Several months ago, I was participating in one of my favorite past times: watching trailers of upcoming movies on iTunes, when I came across a movie the peaked my interest, a movie entitled Waiting For Superman. My immediate reaction was, "Great. The new Superman installment." I clicked on the link, watched the trailer, and afterwards felt severely misled.
Waiting For Superman had nothing to do with the heroic exploits of Clark Kent, aka The Man of Steel. However, the movie was about a topic close to my heart; it was a documentary critique on the American education system.

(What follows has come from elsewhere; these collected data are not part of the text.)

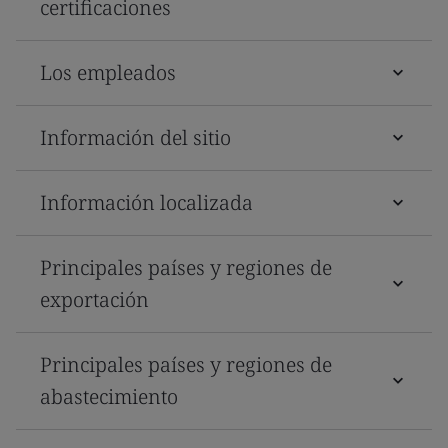
certificaciones
Los empleados
Información del sitio
Información localizada
Principales países y regiones de
exportación
Principales países y regiones de
abastecimiento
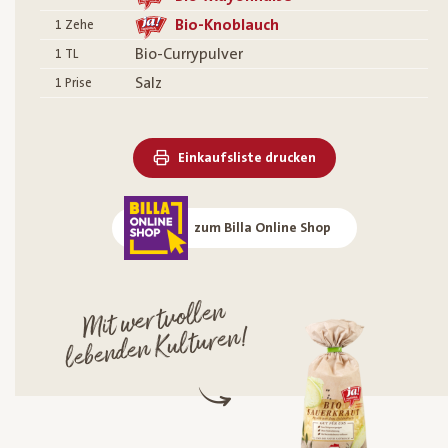
Bio-Knoblauch
1
Zehe
Bio-Currypulver
1
TL
Salz
1
Prise
Einkaufsliste drucken
zum Billa Online Shop
Mit wertvollen
lebenden Kulturen!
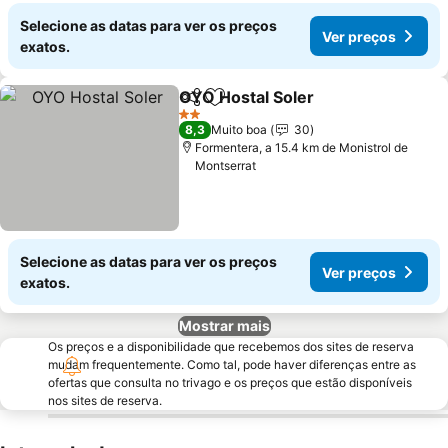
Selecione as datas para ver os preços
Ver preços
exatos.
OYO Hostal Soler
Partilhar
Adicionar aos favoritos
2 Estrelas
8,3
Muito boa
30
Formentera, a 15.4 km de Monistrol de
Montserrat
Selecione as datas para ver os preços
Ver preços
exatos.
Mostrar mais
Os preços e a disponibilidade que recebemos dos sites de reserva
mudam frequentemente. Como tal, pode haver diferenças entre as
ofertas que consulta no trivago e os preços que estão disponíveis
nos sites de reserva.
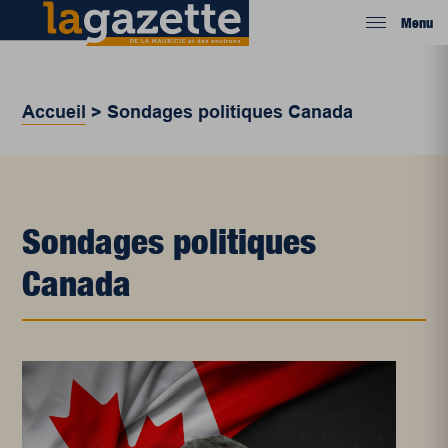
Menu
Accueil
>
Sondages politiques Canada
Sondages politiques
Canada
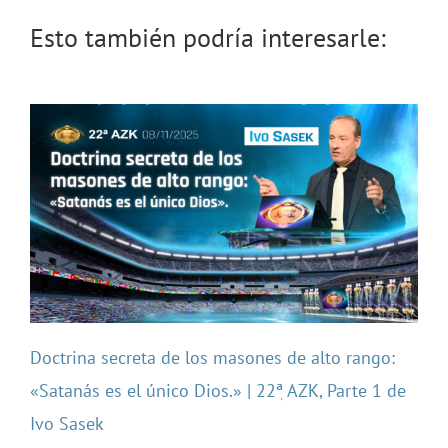
Esto también podría interesarle:
Doctrina secreta de los masones de alto rango:
«Satanás es el único Dios.» | 22ٖª AZK, Parte 1 de
Ivo Sasek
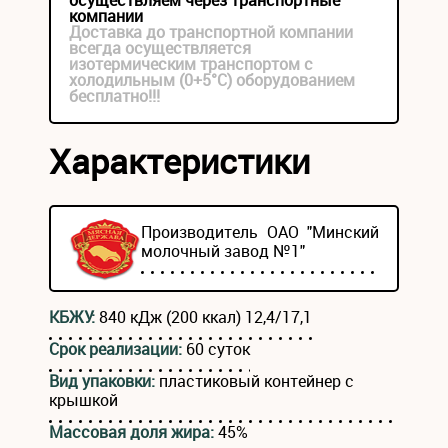
осуществляем через транспортные
компании
Доставка до транспортной компании
всегда осуществляется
изотермическим транспортом с
холодильным (0+5°С) оборудованием
бесплатно!!!
Характеристики
Производитель ОАО "Минский
молочный завод №1"
КБЖУ:
840 кДж (200 ккал) 12,4/17,1
Срок реализации:
60 суток
Вид упаковки:
пластиковый контейнер с
крышкой
Массовая доля жира:
45%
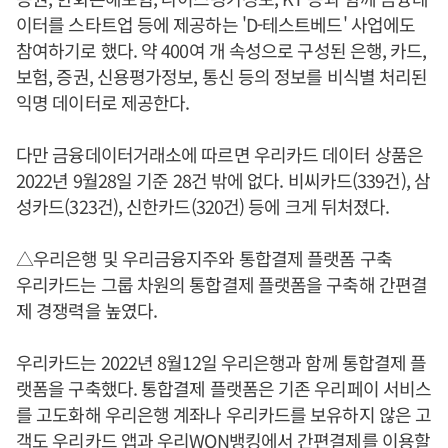
이터를 스타트업 등에 제공하는 'D-테스트베드' 사업에도
참여하기로 했다. 약 400여 개 속성으로 구성된 은행, 카드,
보험, 증권, 신용평가정보, 통신 등의 정보를 비식별 처리된
익명 데이터로 제공한다.
다만 금융데이터거래소에 따르면 우리카드 데이터 상품은
2022년 9월28일 기준 28건 밖에 없다. 비씨카드(339건), 삼
성카드(323건), 신한카드(320건) 등에 크게 뒤처졌다.
△우리은행 및 우리금융지주와 통합결제 플랫폼 구축
우리카드는 그룹 차원의 통합결제 플랫폼을 구축해 간편결
제 경쟁력을 높였다.
우리카드는 2022년 8월12일 우리은행과 함께 통합결제 플
랫폼을 구축했다. 통합결제 플랫폼은 기존 우리페이 서비스
를 고도화해 우리은행 계좌나 우리카드를 보유하지 않은 고
객도 우리카드 앱과 우리WON뱅킹에서 간편결제를 이용할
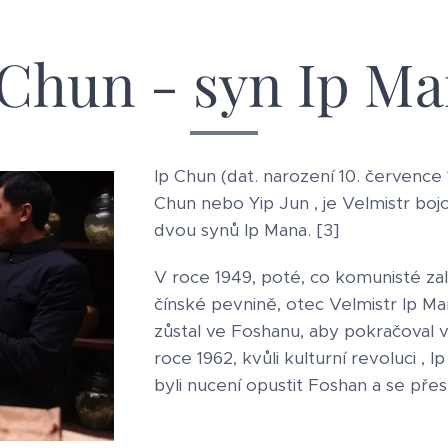
 Chun - syn Ip M
Ip Chun (dat. narození 10. července
Chun nebo Yip Jun , je Velmistr bo
dvou synů Ip Mana. [3]
V roce 1949, poté, co komunisté zal
čínské pevnině, otec Velmistr Ip M
zůstal ve Foshanu, aby pokračoval v
roce 1962, kvůli kulturní revoluci , I
byli nucení opustit Foshan a se př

A couple months later, the movie came out, and my brother-in-law and sister-in-law surprised Kendra (my wife) and I and took us to go see it at the local independent movie theater. The lights went dim, the projector began to roll, and I sat mesmerized for a couple hours, watching the cinematic version of American Educational reform’s progressions and regressions flash before my eyes.
One part of the movie states that America is ranked 25th in Math scores and 21st in Science according to PISA, an international assessment agency. A statistic that makes America seem only slightly more academic than say Borat's fictionalized Kazakhstan.
However, the results of this test - and similar ones - are debatable. The scores rank China as first in Math, but there is a inherent flaw in the numbers (as explained in the New York Times article on the PISA test). Chinese students who took the test were from Shanghai, the academic and industrial Mecca of the country. That is on par to comparing test scores from undergraduate students in Cambridge, Massachusetts (where Harvard and MIT are located) to undergraduate students from every other part of the state. Of course the scale will be weighted in favor of Cambridge because of the resources that attract highly educated individuals to the city.
PISA Testing Results |
In David Tyack and Larry Cuban's anthology of school reform called Tinkering Towards Utopia, the authors expose similar findings from other international assessments. In one such international test noted in the book, analyst Iris Rotberg found that America tested more than 75% of a specific age ground and countries like Germany and the Netherlands tested only 10%. Is it possible that the 10% of kids chosen to take the test represented an accurate cross-section of the academic capability of these nations? Yes. But it's also possible that these countries handpicked the top 10% of kids in the country to test.
So can we objectively say that America is one of the stupidest developed countries in the world? I believe that would be a stretch. It seems that there are a lot of rocks yet to overturn before we make such a judgment.